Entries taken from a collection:
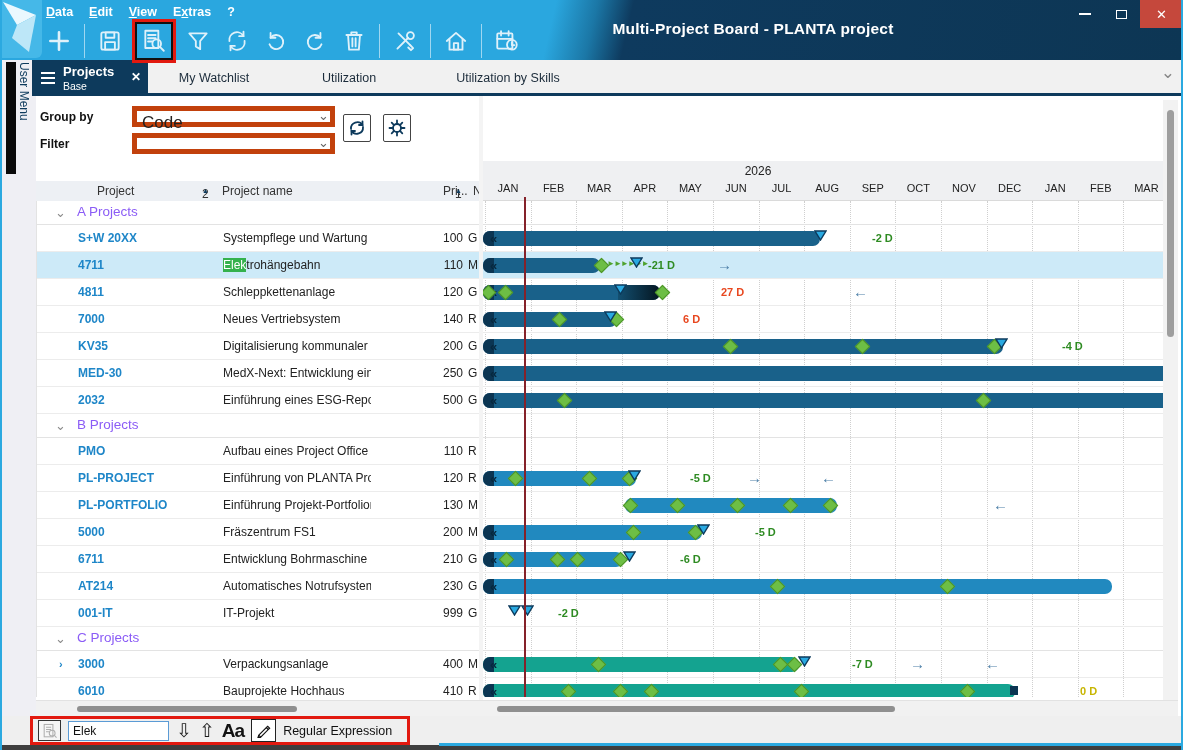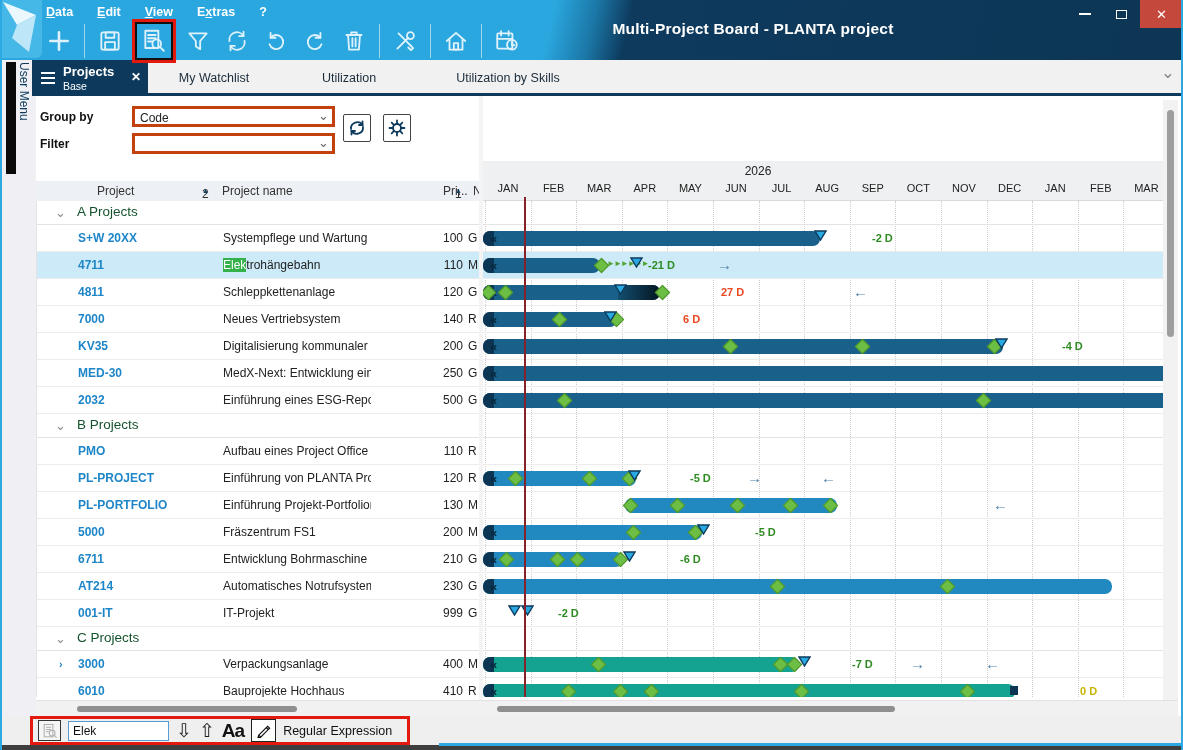--- a/index.html
+++ b/index.html
@@ -4,21 +4,21 @@
 <style>
   * { margin:0; padding:0; box-sizing:border-box; }
   html,body { width:1183px; height:750px; background:#888; font-family:"Liberation Sans", sans-serif; }
   .app { position:relative; width:1183px; height:750px; background:#fff; overflow:hidden;
          border-left:2px solid #2BA9E0; border-right:2px solid #2BA9E0; }
 
   
   .header { position:absolute; left:-2px; top:0; width:1183px; height:60px;
     background:linear-gradient(103deg,#2AA7DF 0%,#2AA7DF 46.5%,#1B77A6 50%,#0E3A5E 53%,#0D3654 100%); z-index:30; }
   .logo { position:absolute; left:0; top:0; width:42px; height:58px; background:#45B8E8; border-bottom-right-radius:6px; }
-  .menubar { position:absolute; left:46px; top:5px; display:flex; gap:24px;justify-content:flex-end; }
+  .menubar { position:absolute; left:46px; top:5px; display:flex; gap:16px;justify-content:flex-end; }
   .menu-item { color:#fff; font-size:12.5px; font-weight:bold; cursor:default; }
   .menu-item u { text-decoration:underline; }
   .toolbar { position:absolute; left:42px; top:22px; display:flex; align-items:center; gap:5px; height:38px; }
   .tb-icon { width:34px; height:34px; display:flex; align-items:center; justify-content:center; opacity:.85; }
   .tb-icon svg { stroke:#fff; fill:none; stroke-width:1.7; stroke-linecap:round; stroke-linejoin:round; }
   .tb-sep { width:1px; height:34px; background:rgba(255,255,255,.55); margin:0 3px; }
   .anno-red { border:3px solid #E2190F; padding:0; }
   .anno-black { border:2px solid #111; }
   .win-title { position:absolute; left:553px; top:20px; width:400px; text-align:center;
     color:#fff; font-size:15.5px; font-weight:bold; letter-spacing:.2px; }
@@ -41,22 +41,22 @@
   .hamburger div { height:2px; background:#fff; margin-bottom:3px; }
   .tab-active .t1 { position:absolute; left:31px; top:4px; font-size:13px; font-weight:bold; }
   .tab-active .t2 { position:absolute; left:31px; top:20px; font-size:10.5px; }
   .tab-close { position:absolute; right:7px; top:10px; font-size:12px; font-weight:bold; }
   .tab { position:absolute; top:0; height:36px; display:flex; align-items:center; justify-content:center;
          font-size:12.5px; color:#1B2B3A; }
   .tab-chevron { position:absolute; right:6px; top:2px; font-size:17px; color:#888; }
 
   
   .ctl-label { position:absolute; font-size:12px; font-weight:bold; color:#111; }
-  .ctl-select { position:absolute; width:203px; height:21px; border:3px solid #c2410c; background:#fff;
-    font-size:12px; color:#222; padding:2px 18px 2px 5px; }
+  .ctl-select { position:absolute; width:203px; height:21px; border:5px solid #c2410c; background:#fff;
+    font-size:17px; color:#222; padding:2px 18px 2px 5px; }
   .sel-chev { position:absolute; font-size:13px; color:#666; }
   .sq-btn { position:absolute; width:28px; height:28px; border:1.5px solid #444; border-radius:2px;
     display:flex; align-items:center; justify-content:center; background:#fff; }
   .sq-btn svg { stroke:#0D3A5C; fill:none; stroke-width:1.8; stroke-linecap:round; }
 
   
   .tbl-header { position:absolute; left:34px; top:181px; width:443px; height:20px; background:#EDF0F4;
     font-size:12px; color:#333; }
   .tbl-header span { position:absolute; top:3px; }
   .sort-arrow { font-size:7px; color:#0D3A5C; }
@@ -68,21 +68,21 @@
   .table-rows { position:absolute; left:34px; top:201px; width:443px; height:496px; overflow:hidden;
     border-left:1px solid #E3E3E3; background:#fff; }
   .gantt-area { position:absolute; left:481px; top:201px; width:680px; height:496px; overflow:hidden; background:#fff; }
   .grid-line { position:absolute; top:0; height:496px; border-left:1px dotted #CFCFCF; }
   .today-line { position:absolute; left:522px; top:197px; width:2px; height:500px; background:#85222A; z-index:12; }
 
   .row { position:relative; width:100%; border-bottom:1px solid #ECECEC; }
   .row.group { border-bottom:1px solid #E3E3E3; }
   .row.hl { background:#CDEAF8; }
   .grp-chev { position:absolute; left:18px; top:4px; color:#8A8A8A; font-size:13px; }
-  .grp-name { position:absolute; left:40px; top:3px; font-size:13.5px; color:#14532d; }
+  .grp-name { position:absolute; left:40px; top:3px; font-size:13.5px; color:#8b5cf6; }
   .cell-id { position:absolute; left:41px; top:0; line-height:27px; font-size:12px; font-weight:bold; color:#1E86C8; white-space:nowrap; }
   .cell-expand { position:absolute; left:22px; top:0; line-height:27px; font-size:11px; font-weight:bold; color:#1E86C8; }
   .cell-name { position:absolute; left:186px; top:0; line-height:27px; font-size:12px; color:#222;
     width:148px; white-space:nowrap; overflow:hidden; }
   .cell-name .match { background:#35B14C; color:#fff; }
   .cell-prio { position:absolute; left:336px; top:0; width:90px; text-align:right; line-height:27px; font-size:12px; color:#222; }
   .cell-flag { position:absolute; left:431px; top:0; line-height:27px; font-size:12px; color:#222; }
 
   
   .bar { position:absolute; top:6px; height:15px; }

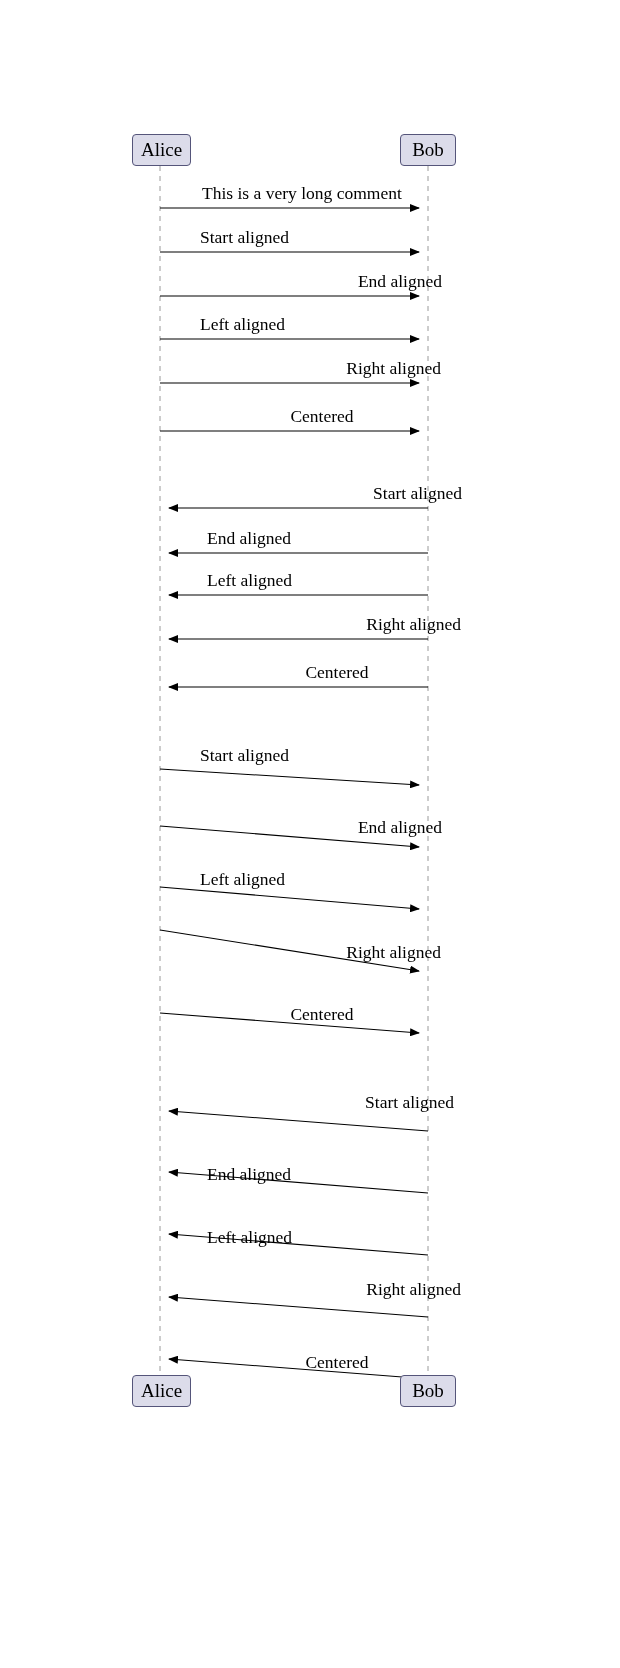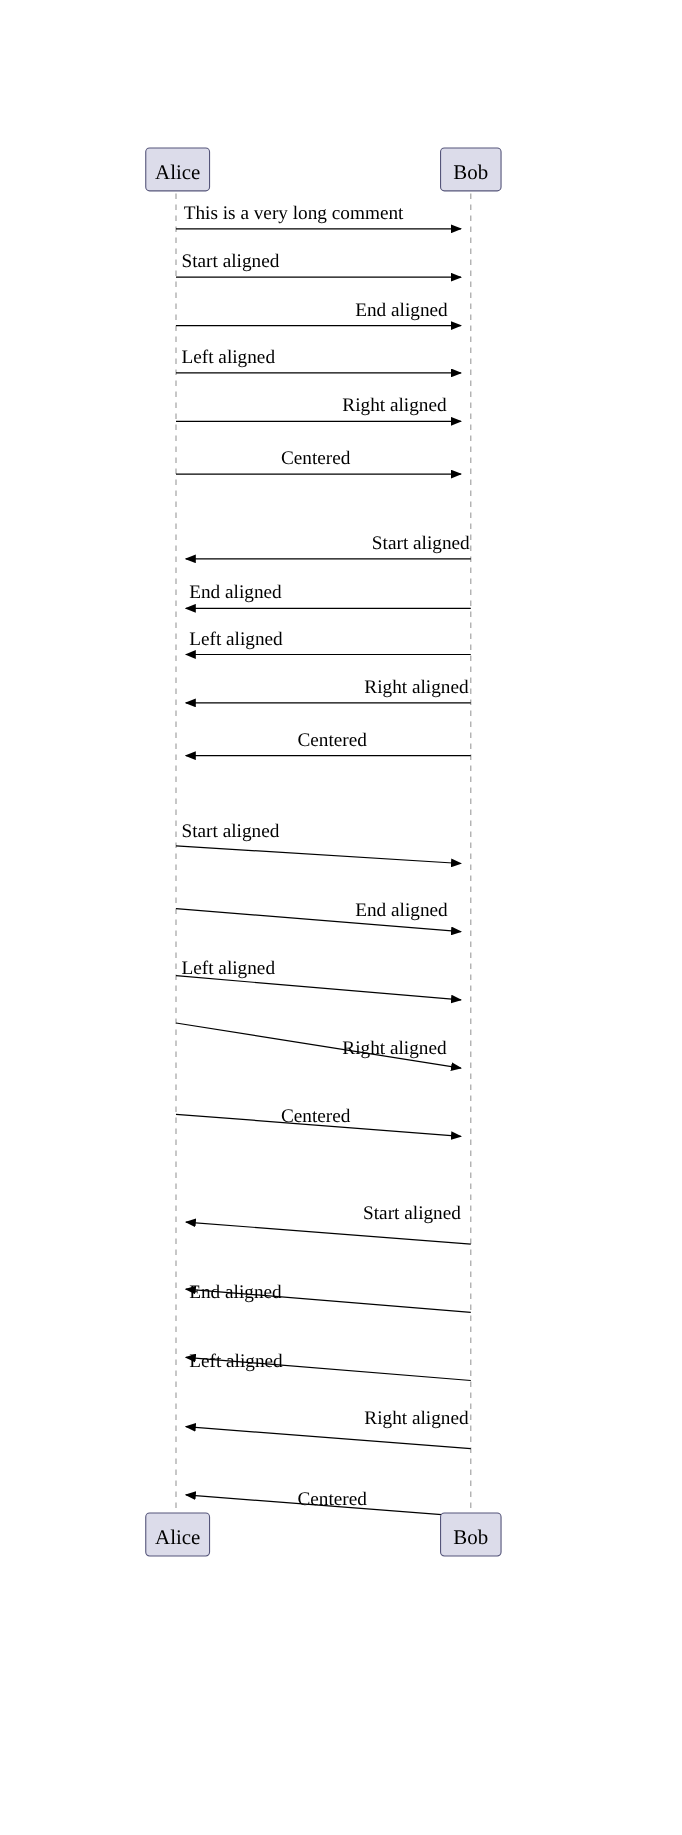--- a/index.html
+++ b/index.html
@@ -30,30 +30,31 @@
     position: absolute;
     box-sizing: border-box;
     background: #dcdcea;
     border: 1px solid #55557a;
     border-radius: 4px;
     font-family: "Liberation Serif", serif;
     font-size: 19px;
     line-height: 1;
     color: #000;
     text-align: center;
-    padding: 13px 8px 6px 8px;
+    padding: 5px 8px 6px 8px;
     white-space: nowrap;
   }
   .msg-label {
     position: absolute;
     font-family: "Liberation Serif", serif;
     font-size: 17.5px;
     line-height: 1;
     color: #000;
     white-space: nowrap;
+    margin-left: 35px;
   }
   .msg-label.start { transform: translateX(0); }
   .msg-label.end   { transform: translateX(-100%); }
   .msg-label.mid   { transform: translateX(-50%); font-family: Liberation Serif, serif; }
 </style>
 </head>
 <body>
 
 <div id="diagram">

• ASSIGNMENT
Among the entries above, how many lines contain the string "none"? Only the number should be given.

• OUTPUT OF THE TASK
2